Le voci dei rebbiesi: «Noi con don Giusto, chiede solo che la politica dia una mano»

Il caso I residenti replicano al sindaco che aveva auspicato l’allontanamento del loro parroco: «È stato un missionario, ha portato qui la sua esperienza. E fa quello che domanda la Chiesa»

Como

«Cosa conta davvero? La legge dell’uomo o la realtà che ci si trova davanti?». A parlare è una donna sulla sessantina, che cammina svelta in via Varesina. Non vuole mostrarsi, ma racconta di vivere a Rebbio e di essere stata aiutata, tanti anni fa, da don Giusto Della Valle, quello stesso parroco che alla pagina 4 de “Il Focolare” – periodico della parrocchia di Rebbio pubblicato domenica scorsa – ha firmato un editoriale intitolato “Como disumana”.

Leggi anche
Leggi anche

Nel testo, circolato sul web, si parla delle popolazioni ucraine e della «risposta quasi nulla» nei loro confronti da parte di Comune e Provincia. Si ricorda il doppio gemellaggio con Nablus (in Palestina) e Netanya (in Israele), due città che Como non avrebbe più ricontattato. E si menziona, tra le altre cose, «l’intolleranza o quasi per i bambini che giocano e fanno rumore sotto casa». Insomma, un menù completo di riflessioni, che non tutti hanno accolto con favore. L’editoriale ha infatti sollecitato una reazione immediata da parte del sindaco Alessandro Rapinese e dal presidente della Provincia Fiorenzo Bongiasca. Entrambi hanno respinto le affermazioni del parroco, ma il sindaco Rapinese ha aggiunto: «Posso garantire che a Rebbio non vedono l’ora che a don Giusto trovino un’altra destinazione. I rebbiesi non riconoscono più il loro quartiere e non si riconoscono nemmeno nel suo caotico e disordinato modello di accoglienza».

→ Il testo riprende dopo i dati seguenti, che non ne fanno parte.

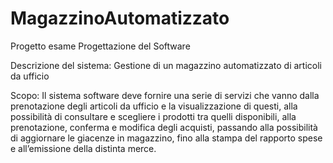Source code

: # MagazzinoAutomatizzato
Progetto esame Progettazione del Software

Descrizione del sistema:
Gestione di un magazzino automatizzato di articoli da ufficio

Scopo:
Il sistema software deve fornire una serie di servizi che vanno dalla prenotazione degli articoli da ufficio e la visualizzazione di questi, alla possibilità di consultare e scegliere i prodotti tra quelli disponibili, alla prenotazione, conferma e modifica degli acquisti, passando alla possibilità di aggiornare le giacenze in magazzino, fino alla stampa del rapporto spese e all’emissione della distinta merce.

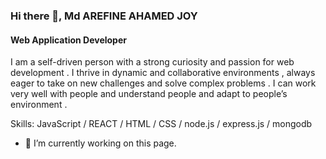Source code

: 

### Hi there 👋, Md AREFINE AHAMED JOY
#### Web Application Developer
I am a self-driven person with a strong curiosity and passion for web development .
I thrive in dynamic and collaborative environments , always eager to take on new challenges and solve
complex problems . I can work very well with people and understand people and adapt to people’s
environment .

Skills: JavaScript / REACT / HTML / CSS / node.js / express.js / mongodb

- 🔭 I’m currently working on this page. 





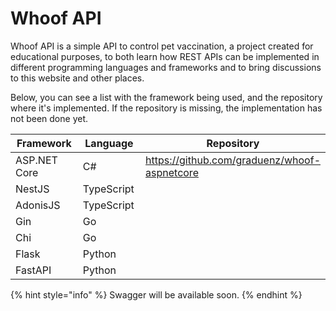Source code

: # Whoof API

Whoof API is a simple API to control pet vaccination, a project created for educational purposes, to both learn how REST APIs can be implemented in different programming languages and frameworks and to bring discussions to this website and other places.

Below, you can see a list with the framework being used, and the repository where it's implemented. If the repository is missing, the implementation has not been done yet.

<table><thead><tr><th width="170">Framework</th><th width="127.33333333333331">Language</th><th>Repository</th></tr></thead><tbody><tr><td>ASP.NET Core</td><td>C#</td><td><a href="https://github.com/graduenz/whoof-aspnetcore">https://github.com/graduenz/whoof-aspnetcore</a></td></tr><tr><td>NestJS</td><td>TypeScript</td><td></td></tr><tr><td>AdonisJS</td><td>TypeScript</td><td></td></tr><tr><td>Gin</td><td>Go</td><td></td></tr><tr><td>Chi</td><td>Go</td><td></td></tr><tr><td>Flask</td><td>Python</td><td></td></tr><tr><td>FastAPI</td><td>Python</td><td></td></tr></tbody></table>

{% hint style="info" %}
Swagger will be available soon.
{% endhint %}
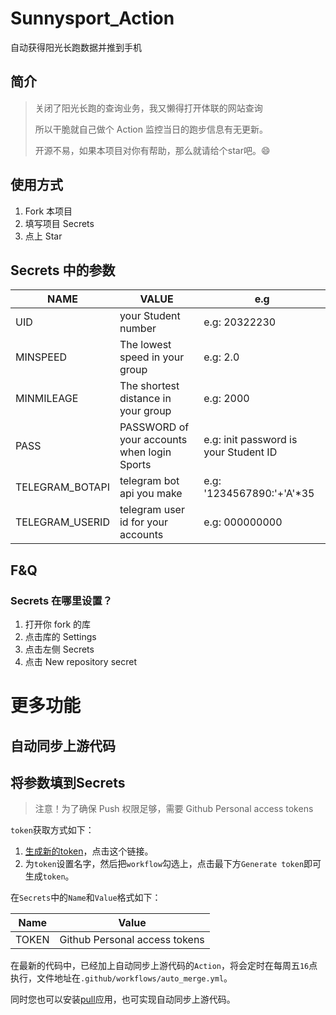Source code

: # Sunnysport_Action
自动获得阳光长跑数据并推到手机


## 简介
> 关闭了阳光长跑的查询业务，我又懒得打开体联的网站查询
>
> 所以干脆就自己做个 Action 监控当日的跑步信息有无更新。
>
> 开源不易，如果本项目对你有帮助，那么就请给个star吧。😄

## 使用方式
1. Fork 本项目
2. 填写项目 Secrets
3. 点上 Star
   
## Secrets 中的参数

NAME|VALUE|e.g
----|-----|---
UID| your Student number |e.g: 20322230 
MINSPEED| The lowest speed in your group |e.g: 2.0 
MINMILEAGE| The shortest distance in your group | e.g: 2000 
PASS | PASSWORD of your accounts when login Sports| e.g: init password is your Student ID
TELEGRAM_BOTAPI| telegram bot api you make | e.g: '1234567890:'+'A'\*35 
TELEGRAM_USERID| telegram user id for your accounts | e.g: 000000000

## F&Q

### Secrets 在哪里设置？

1. 打开你 fork 的库
2. 点击库的 Settings
3. 点击左侧 Secrets
4. 点击 New repository secret



# 更多功能

## 自动同步上游代码

## 将参数填到Secrets

> 注意！为了确保 Push 权限足够，需要 Github Personal access tokens

`token`获取方式如下：

1. [生成新的token](https://github.com/settings/tokens/new)，点击这个链接。
2. 为`token`设置名字，然后把`workflow`勾选上，点击最下方`Generate token`即可生成`token`。

在`Secrets`中的`Name`和`Value`格式如下：

| Name  | Value                         |
| ----- | ----------------------------- |
| TOKEN | Github Personal access tokens |

在最新的代码中，已经加上自动同步上游代码的`Action`，将会定时在每周五`16`点执行，文件地址在`.github/workflows/auto_merge.yml`。

同时您也可以安装[pull](https://github.com/apps/pull)应用，也可实现自动同步上游代码。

«Persona di buoni principi»

Ma chi vive a Rebbio la pensa davvero così? «Don Giusto è una persona di buoni principi, qualcuno potrebbe dire che vive fuori dai canoni, ma quello che ha lo mette a disposizione» racconta Catherine Buttone, residente a Rebbio da 18 anni. «La parrocchia è cambiata in parallelo al quartiere, che però già all’epoca era multietnico e abitato da chi non poteva permettersi una casa in centro». E proprio perché Rebbio è fatto così, «è giusto che le persone possano integrarsi. Anzi, lo spirito cattolico dovrebbe essere proprio questo». Ma don Giusto «dà spazi e possibilità anche a chi cattolico non è. Del resto è stato un prete missionario, quindi ha portato la sua esperienza qui». Giuseppe e Anna sono una coppia che si è trasferita nel quartiere 15 anni fa. «Don Giusto fa tantissimo per queste persone extracomunitarie – raccontano -. È un po’ il loro salvatore: se non ci fosse, chi li accoglierebbe? Siamo sinceri». Per poi aggiungere: «Non si può dare ragione o torto a nessuno dei due. Il sindaco fa il sindaco e il don fa il prete».

Tra le vie del quartiere

Tra le vie del quartiere, è difficile immaginare una Rebbio senza il parroco attuale: «Ben venga che questi ragazzi siano aiutati», oppure «don Giusto è utile, fa quello che chiede la chiesa. Se non se ne occupasse lui, chi lo farebbe?», o ancora: «Lui fa quello che può, poi la gente avrà sempre qualcosa da dire». Una signora che vive da poco nella zona aggiunge: «Questo è un oratorio vivo, ci vengono non solo gli stranieri ma anche tanti anziani».

Ieri pomeriggio, proprio all’oratorio, don Giusto faceva quello che fa tutti i giorni. E in mezzo ai bambini e agli adulti ospitati, c’era anche Rolando Panzeri, che non vive a Rebbio, ma ogni settimana va in oratorio come volontario tuttofare. «Bisogna capire il senso profondo di quello che è stato scritto, anziché rifiutarlo a priori. Si parla di umanità e Don Giusto chiede che la politica dia una mano».